In the response, each entry below should appear again exactly as given.

- **The data**:
· · · · ·
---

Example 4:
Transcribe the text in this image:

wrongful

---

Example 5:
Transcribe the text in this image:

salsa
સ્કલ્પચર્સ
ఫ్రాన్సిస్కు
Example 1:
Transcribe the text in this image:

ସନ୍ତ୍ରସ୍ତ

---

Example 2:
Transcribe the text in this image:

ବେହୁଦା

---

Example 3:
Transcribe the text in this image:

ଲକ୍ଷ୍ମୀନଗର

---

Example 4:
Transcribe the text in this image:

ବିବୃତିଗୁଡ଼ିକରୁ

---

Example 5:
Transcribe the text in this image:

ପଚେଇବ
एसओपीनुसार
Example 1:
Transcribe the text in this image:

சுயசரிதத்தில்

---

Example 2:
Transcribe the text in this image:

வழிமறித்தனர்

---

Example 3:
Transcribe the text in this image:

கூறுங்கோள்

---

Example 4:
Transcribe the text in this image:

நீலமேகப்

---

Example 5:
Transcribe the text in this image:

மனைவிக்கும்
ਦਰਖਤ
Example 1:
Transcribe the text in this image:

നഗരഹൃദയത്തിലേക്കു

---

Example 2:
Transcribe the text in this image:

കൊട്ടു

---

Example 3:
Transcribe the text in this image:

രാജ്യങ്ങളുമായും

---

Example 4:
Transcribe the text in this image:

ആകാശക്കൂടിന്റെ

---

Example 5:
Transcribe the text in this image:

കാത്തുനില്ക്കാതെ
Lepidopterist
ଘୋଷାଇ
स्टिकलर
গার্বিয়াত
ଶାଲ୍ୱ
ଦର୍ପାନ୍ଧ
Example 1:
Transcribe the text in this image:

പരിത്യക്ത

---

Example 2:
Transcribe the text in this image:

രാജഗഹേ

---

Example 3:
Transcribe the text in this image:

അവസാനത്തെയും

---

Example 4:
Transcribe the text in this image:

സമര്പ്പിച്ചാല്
· · · · ·
- **Worked solution**:
---

Example 4:
Transcribe the text in this image:

wrongful

---

Example 5:
Transcribe the text in this image:

salsa
સ્કલ્પચર્સ
ఫ్రాన్సిస్కు
Example 1:
Transcribe the text in this image:

ସନ୍ତ୍ରସ୍ତ

---

Example 2:
Transcribe the text in this image:

ବେହୁଦା

---

Example 3:
Transcribe the text in this image:

ଲକ୍ଷ୍ମୀନଗର

---

Example 4:
Transcribe the text in this image:

ବିବୃତିଗୁଡ଼ିକରୁ

---

Example 5:
Transcribe the text in this image:

ପଚେଇବ
एसओपीनुसार
Example 1:
Transcribe the text in this image:

சுயசரிதத்தில்

---

Example 2:
Transcribe the text in this image:

வழிமறித்தனர்

---

Example 3:
Transcribe the text in this image:

கூறுங்கோள்

---

Example 4:
Transcribe the text in this image:

நீலமேகப்

---

Example 5:
Transcribe the text in this image:

மனைவிக்கும்
ਦਰਖਤ
Example 1:
Transcribe the text in this image:

നഗരഹൃദയത്തിലേക്കു

---

Example 2:
Transcribe the text in this image:

കൊട്ടു

---

Example 3:
Transcribe the text in this image:

രാജ്യങ്ങളുമായും

---

Example 4:
Transcribe the text in this image:

ആകാശക്കൂടിന്റെ

---

Example 5:
Transcribe the text in this image:

കാത്തുനില്ക്കാതെ
Lepidopterist
ଘୋଷାଇ
स्टिकलर
গার্বিয়াত
ଶାଲ୍ୱ
ଦର୍ପାନ୍ଧ
Example 1:
Transcribe the text in this image:

പരിത്യക്ത

---

Example 2:
Transcribe the text in this image:

രാജഗഹേ

---

Example 3:
Transcribe the text in this image:

അവസാനത്തെയും

---

Example 4:
Transcribe the text in this image:

സമര്പ്പിച്ചാല്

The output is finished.